Read Something That Intimidates You
There are two reasons a book can intimidate you: size or content. You're not alone if you feel like a book is out your league with what you can handle with time or intellectual capacity — I've been there, too. But challenge yourself to take on these titles and read them cover to cover. No book is too big or too sophisticated for you to conquer, I promise.
Choose A Story That Speaks To You
Finding a story that really gets at your essence as a person can be totally empowering. For me, being an African American woman, I find it important to read stories about those who came before me, even if they're tough to read. Although you may read to escape, you might find that reading books from authors who've written powerful stories could be life-altering.
Pick A Person Whom You Admire
There are so many admirable women writing stories these days. Amy Poehler, Lena Dunham, Roxanne Gay, Mindy Kaling... need I go on? Find someone whose story you want to learn and read her book. You might think, “I’m not really into memoir...” but that's the whole point! Find a person you're into, and you might find that the rest falls into place.
Choose A Book About Something You Don't Understand
This may seem a little in-your-face obvious, but trust me — it’s not. We may think we're choosing books about experiences that have nothing to do with our everyday lives, but somehow, they're still connected to us. Go the complete opposite direction and find a book about dinosaurs or astronauts. You might end up really learning something from a character who is your intellectual opposite, or feel charged by an adventure that you'd never experience in your daily life. Whatever it may be, find a story that is disconnected from your reality, and explore someone else’s life for a while.
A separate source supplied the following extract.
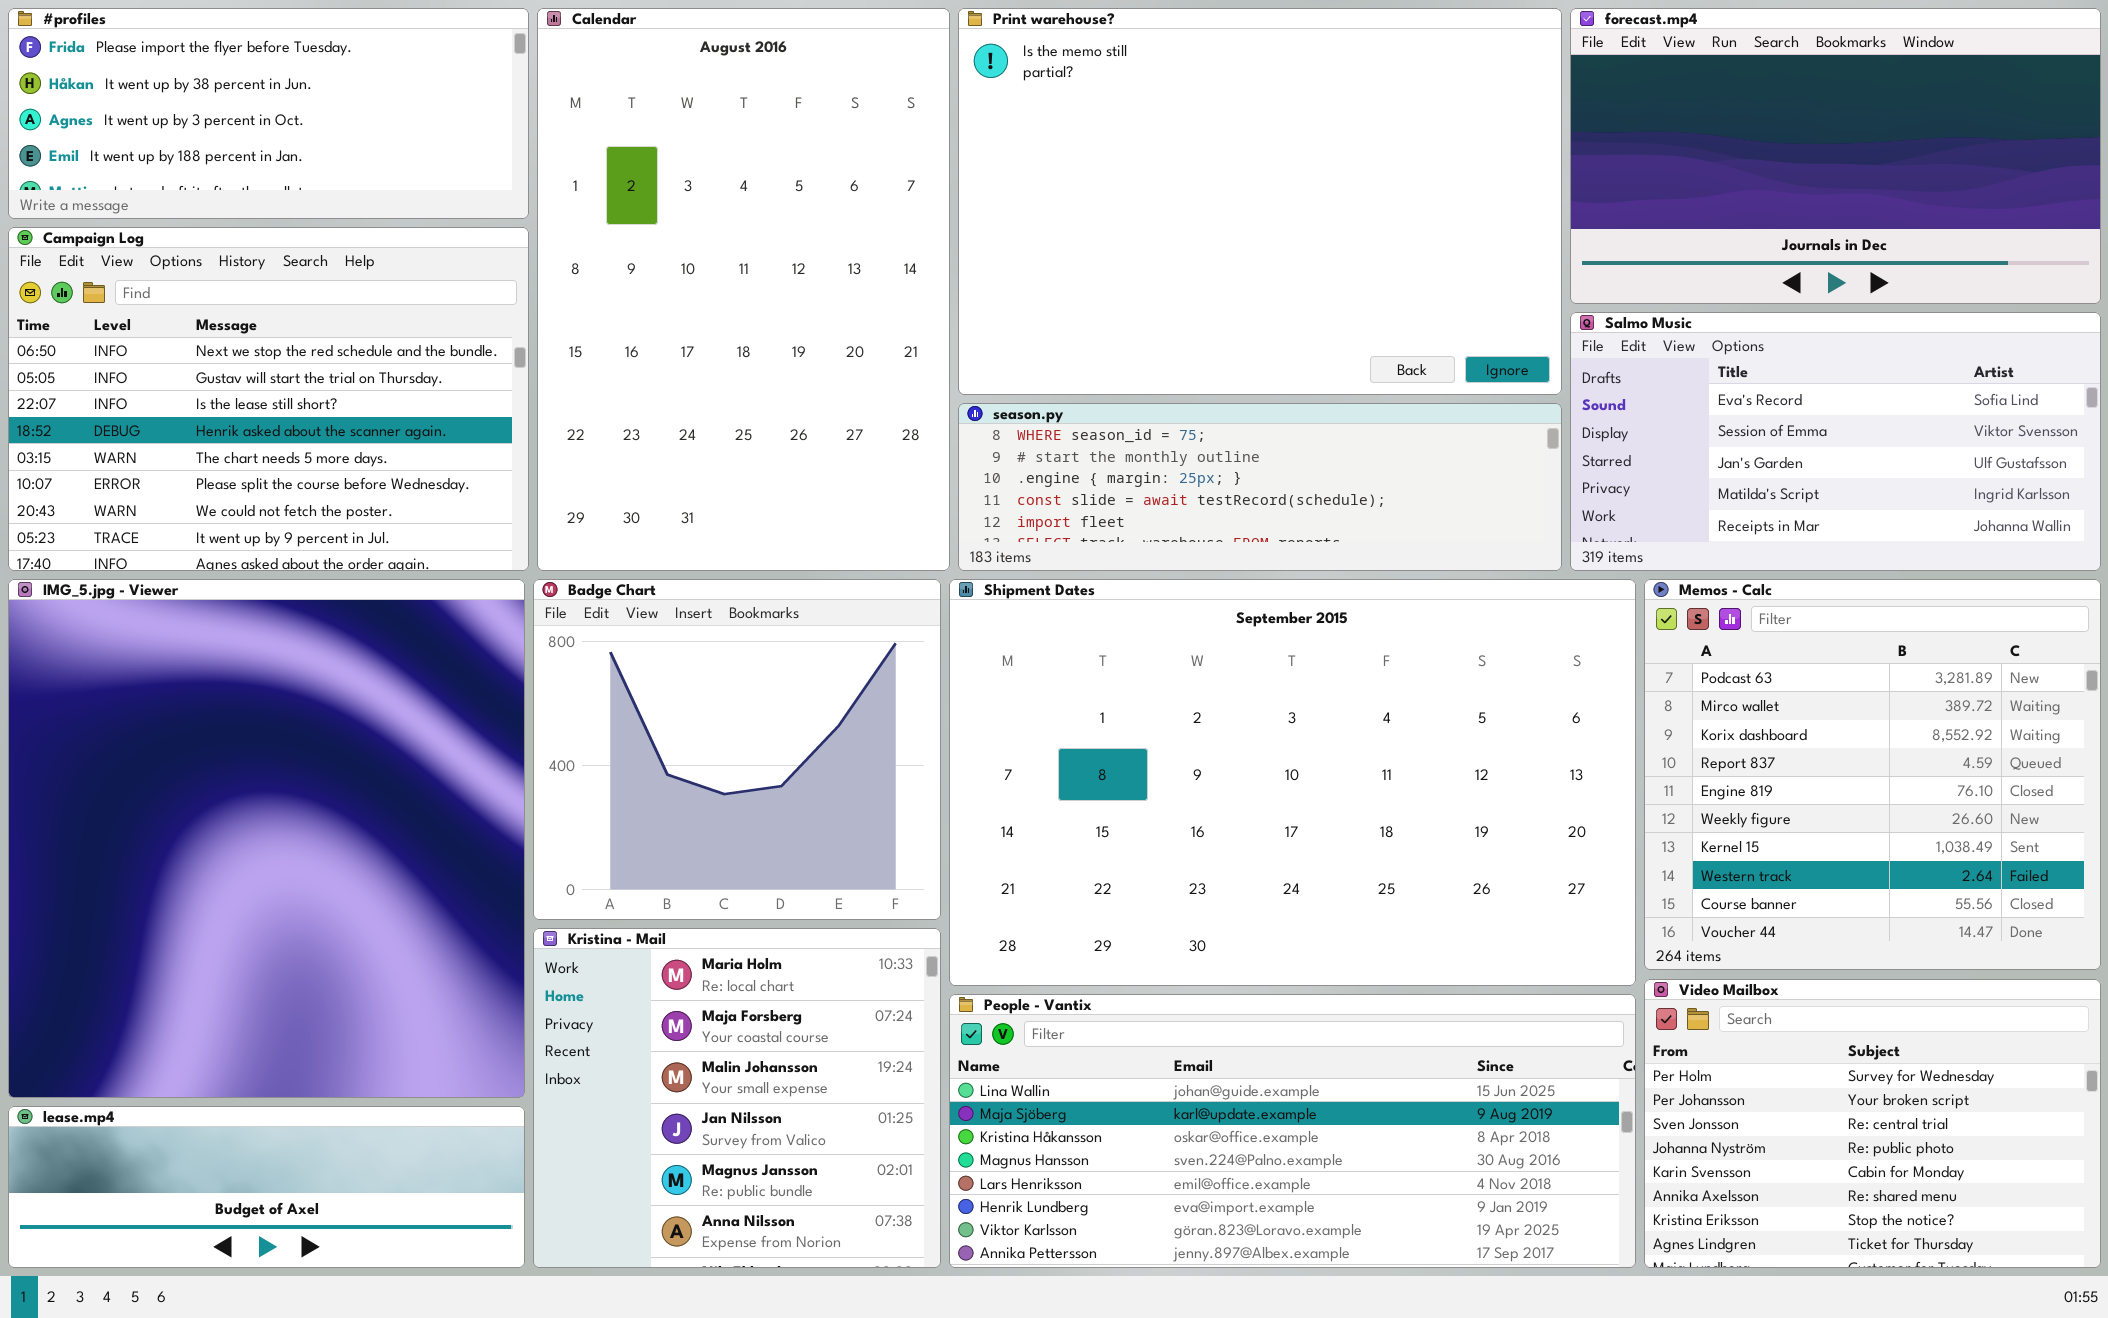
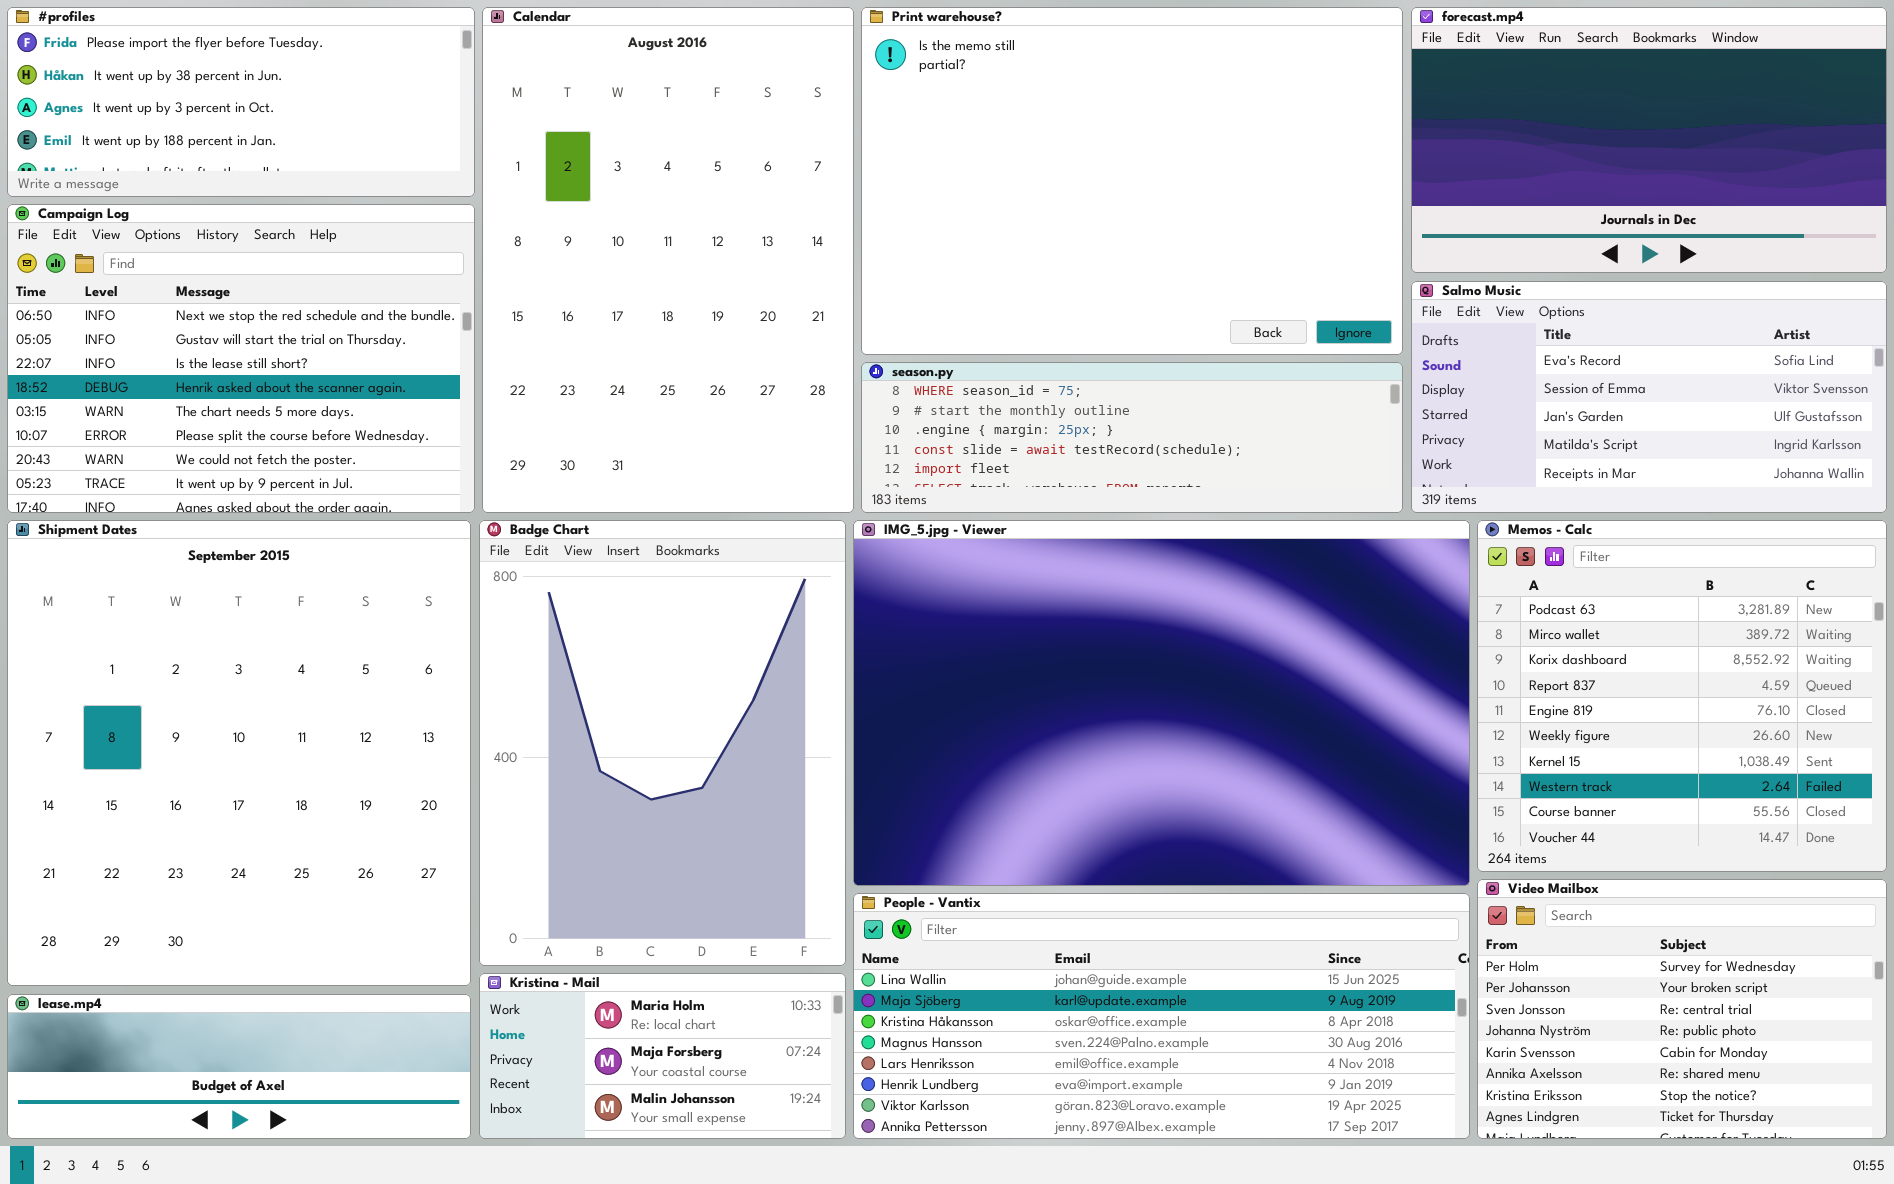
IMG_5.jpg - Viewer: [8,579,525,1098] -> [853,520,1470,886], moved, resized
Badge Chart: [533,579,941,920] -> [479,520,846,966], resized
Shipment Dates: [949,579,1636,986] -> [7,520,471,986], moved, resized
Kristina - Mail: [533,928,941,1268] -> [479,973,846,1139], resized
Judge The Book By Its Cover
Sometimes, in order to get out of choosing the same type of book, you need to pick a book based off of nothing at all. Maybe you just really like the color scheme, or think the girl on the cover is pretty — whatever it is, choose a book simply because you enjoy the cover. Don’t read the back, or go to a certain section in the store; just walk up to the first stand you see and choose a book for its art. It can be so exhilarating reading a book you know nothing about, because the possibilities are endless.
Don’t Be Afraid To Take Risks
In general, just don't be afraid! It'll allow you to take a big leap; for me, it was making the hop from romance to mystery, but for you it might be going from fiction to nonfiction. You’ll always have your go-to genre to fall back on, but take a chance and see what comes of it. You’ll be a better person for it, I promise.